Accordingly, we may amend the terms of the public warrants in a manner adverse to a holder if holders of at least 50% of the then outstanding public warrants approve of such amendment. Although our ability to amend the terms of the public warrants with the consent of at least 50% of the then outstanding public warrants is unlimited, examples of such amendments could be amendments to, among other things, increase the exercise price of the warrants, convert the warrants into cash or stock (at a ratio different than initially provided), shorten the exercise period or decrease the number of shares of common stock purchasable upon exercise of a warrant.
We may face litigation and other risks as a result of prior material weaknesses in our internal control over financial reporting.

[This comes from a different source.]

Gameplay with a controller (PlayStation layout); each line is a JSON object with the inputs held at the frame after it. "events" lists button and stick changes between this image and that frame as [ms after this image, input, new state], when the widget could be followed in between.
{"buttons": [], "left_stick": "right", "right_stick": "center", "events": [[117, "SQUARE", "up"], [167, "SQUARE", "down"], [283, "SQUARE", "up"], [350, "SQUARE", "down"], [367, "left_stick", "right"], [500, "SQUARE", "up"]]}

Following the issuance of the Staff Statement on Accounting and Reporting Considerations for Warrants Issued by Special Purpose Acquisition Companies on April 12, 2021, our management and our audit committee concluded that it was appropriate to restate our previously issued audited financial statements as of December 31, 2020. We identified material weaknesses in our internal control over financial reporting related to the accounting for certain financial instruments issued in connection with Zanite's initial public offering ("IPO") in November 2020. In addition, in September 2022, the Company reviewed its accounting for certain warrants to acquire an aggregate of 24,200,000 shares of common stock that were issued and became exercisable at the closing on May 9, 2022, of the transactions contemplated by the BCA. The Company also reviewed the accounting for certain warrants to acquire an aggregate of 200,000 shares of common stock that are issuable and exercisable pursuant certain future milestones. On September 23, 2022, the Audit Committee of the Board of Directors of the Company (the “Audit Committee”), after considering the recommendations of management regarding the accounting treatment for the warrants described above, concluded that the Company’s consolidated financial statements as of and for the year ended December 31, 2021, and condensed consolidated financial statements as of and for the three months ended March 31, 2022, and as of and for the three and six months ended June 30, 2022, should be restated and should no longer be relied upon.
As a result of prior material weaknesses, the restatement of our financial statements, the change in accounting for the warrants, the forward contract to issue additional warrants, and the common stock, and other matters raised or that may in the future be raised by the SEC, we face potential for litigation or other disputes which may include, among others, claims invoking the federal and state securities laws, contractual claims or other claims arising from the restatement and material weaknesses in our internal control over financial reporting and the preparation of our financial statements. As of December 31, 2023, we have no knowledge of any such litigation or dispute. However, we can provide no assurance that such litigation or dispute will not arise in the future. Any such litigation or dispute, whether successful or not, could have a material adverse effect on our business financial condition, and results of operations.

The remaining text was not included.